═══ Excerpted text

Similarly, for Spinoza, particular objects that are mere modes of God also have
natures that determine (at least in part) the properties of those things. As
Spinoza says of bodies, "All modes by which a body is affected by another
body follow both from the nature of the body affected and at the same time from
the nature of the affecting body" (E2ax1 after le3). Viljanen aptly sums
up Spinoza's view with the slogan, "things are essential causers of
properties" (p. 41).
However, despite this genuine
affinity with aspects of an Aristotelian view of causation, Spinoza is not
fundamentally an Aristotelian in this matter. More than anything else, what, in
Viljanen's eyes, prevents Spinoza's position from being fully Aristotelian is
Spinoza's rejection of any form of teleology as playing a genuine causal role.
Viljanen makes a powerful case for seeing Spinoza as denying that things are
end-directed. Although Viljanen sees many virtues in recent readings --particularly Don Garrett's[2]-- that accord robust teleology to Spinoza, in the end, Viljanen sides with
more recent and traditional end-free readings of Spinoza. Here Viljanen's
position is more in line with John Carriero's radically teleological-free
interpretation[3],
and I would say that Viljanen's criticisms of Carriero's reading (pp. 109-12)
may not go very deep and do not take away from the fundamental similarity
between these two interpretations when it comes to the rejection of teleology.
But without the teleology, without the final causes that
were for Aristotelians often seen as the cause of the causes, where would the
causal power of finite objects come from? Perhaps Leibniz is right, after all,
that Spinoza has no room for real causal power. To avoid this charge, Spinoza
turns, according to Viljanen, to the model of geometry: Spinoza's
"doctrine of causation is derived from the geometry-inspired
doctrine of being" (p. 4). Just as geometric objects --which are non-real,
non-concrete-- have a nature from which all their properties flow with
necessity in a fashion that is not end-governed, so too objects in general have
a geometrical structure (p. 2) and all the properties of objects are determined
by their nature alone (this would be a case of adequate causation in Spinoza's
terms --see E3def1), or by that nature together with the nature of other things
(this would be inadequate causation). In both adequate and inadequate
causation, causation stems from essences alone in a non-teleological fashion.

══════
═══ Data section

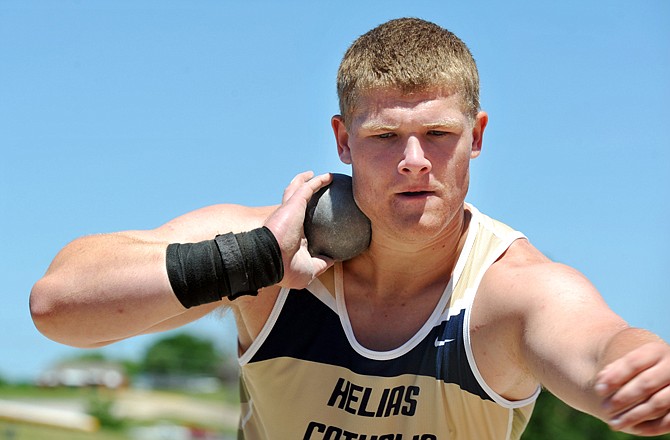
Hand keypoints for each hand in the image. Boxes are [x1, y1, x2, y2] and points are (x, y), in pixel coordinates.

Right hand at [264, 171, 333, 288]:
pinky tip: (329, 176)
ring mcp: (289, 211)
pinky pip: (307, 188)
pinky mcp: (293, 204)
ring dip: (305, 181)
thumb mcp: (309, 271)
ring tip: (317, 176)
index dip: (308, 221)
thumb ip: (322, 263)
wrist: (274, 260)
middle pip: (296, 204)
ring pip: (297, 190)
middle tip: (314, 191)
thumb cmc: (287, 268)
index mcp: (292, 238)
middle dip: (302, 196)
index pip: (300, 225)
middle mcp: (289, 222)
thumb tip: (334, 259)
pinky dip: (317, 181)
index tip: (320, 220)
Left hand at [595, 341, 669, 435]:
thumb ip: (614, 369)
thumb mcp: (627, 363)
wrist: (662, 373)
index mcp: (655, 351)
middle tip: (604, 408)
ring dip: (634, 415)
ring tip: (614, 423)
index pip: (634, 362)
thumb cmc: (636, 368)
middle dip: (623, 397)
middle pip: (646, 383)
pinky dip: (653, 426)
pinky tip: (635, 429)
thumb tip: (602, 380)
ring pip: (658, 403)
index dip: (615, 376)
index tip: (598, 390)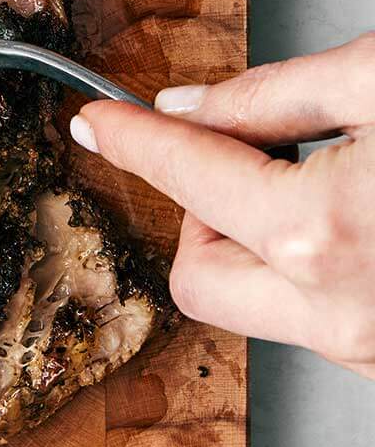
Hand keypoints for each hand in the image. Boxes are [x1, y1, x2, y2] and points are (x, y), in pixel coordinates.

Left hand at [70, 35, 374, 377]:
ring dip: (257, 246)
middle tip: (251, 158)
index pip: (186, 177)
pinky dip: (307, 274)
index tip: (99, 122)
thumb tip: (191, 109)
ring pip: (253, 306)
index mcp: (320, 229)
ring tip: (327, 185)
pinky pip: (313, 322)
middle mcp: (336, 312)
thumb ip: (276, 94)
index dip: (131, 137)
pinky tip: (357, 225)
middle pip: (193, 275)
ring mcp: (367, 351)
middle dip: (200, 214)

══════

**Aim of the task**. List every page reference given in parentheses in the Spinoza excerpt, in the order they appear. The records are separate from the text and have nothing to do with it.

**Result for this exercise**.
p. 41
pp. 109-12
p. 4
p. 2